Christian Boltanski (born 1944) is a French sculptor, photographer, painter and filmmaker, most notable for his photography installations and contemporary French Conceptual style.
Boltanski’s work is largely inspired by the holocaust, something that greatly affected his family and went on to affect him.

Boltanski’s artwork ‘Photo Album of Family D’ had a very similar theme to my ‘Stolen Journey’/’Stolen Journey II’, being that he wanted to tell the story of the family in his photographs however he was not aware of who they were or what sequence these photos went in. Instead of using the original images Boltanski re-photographed them all, meaning that the standard of the images had lost some of their original quality and definition. Boltanski has used this as a distancing method; the effect of blurring and loss of significant features leaves the people in the images only as symbols, meaning we cannot attach to them as individuals so easily. This is something Boltanski tends to do recurrently, also being evident in other pieces such as ‘Autel De Lycee Chases’ (Fig 4).
Similarly to Boltanski, I have re photographed and photocopied the photographs I have used; however I had not intended this as a distancing method. If anything, my motives are vastly different: I find it hard to distance myself from the photo or alter it in any way, being why I have reproduced them so that the original is not damaged.

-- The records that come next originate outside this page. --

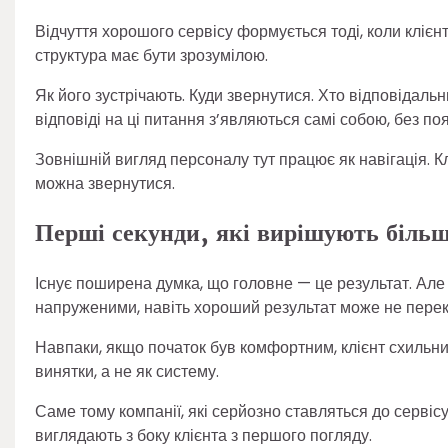
Відчуття хорошого сервісу формується тоді, коли клієнт 
структура має бути зрозумілою.
Як його зустрічають. Куди звернутися. Хто відповідальн
відповіді на ці питання з’являються самі собою, без по
Зовнішній вигляд персоналу тут працює як навігація. Клі
можна звернутися.
Перші секунди, які вирішують більш
Існує поширена думка, що головне — це результат. Але 
напруженими, навіть хороший результат може не пере
Навпаки, якщо початок був комфортним, клієнт схильний
винятки, а не як систему.
Саме тому компанії, які серйозно ставляться до сервіс
виглядають з боку клієнта з першого погляду.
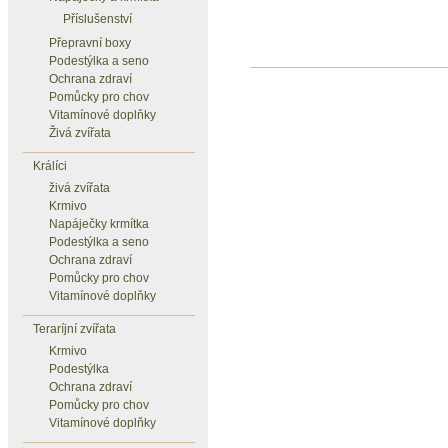
Příslušenství
Přepravní boxy
Podestýlka a seno
Ochrana zdraví
Pomůcky pro chov
Vitamínové doplňky
Živá zvířata
Králíci
živá zvířata
Krmivo
Napáječky krmítka
Podestýlka a seno
Ochrana zdraví
Pomůcky pro chov
Vitamínové doplňky
Teraríjní zvířata
Krmivo
Podestýlka
Ochrana zdraví
Pomůcky pro chov
Vitamínové doplňky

Very much like ‘Photo album of the Family D’ I feel ‘Stolen Journey’ really gives a very nostalgic feeling and, despite the photos displaying my family, it is actually very reflective for the viewer: instead of looking at my family’s story and memories, the observer thinks back to their own.
‘Although Boltanski at first saw the piece as a record of the family’s existence and the significant events of their lives her later stated that rather than teaching about the family D, they sent the viewer back to his or her own past.’ (Gibbons, 2007. P. 77)

Sources
Gibbons, J (2007). Contemporary Art and Memory. London and New York: I.B. Taurus & Co Ltd.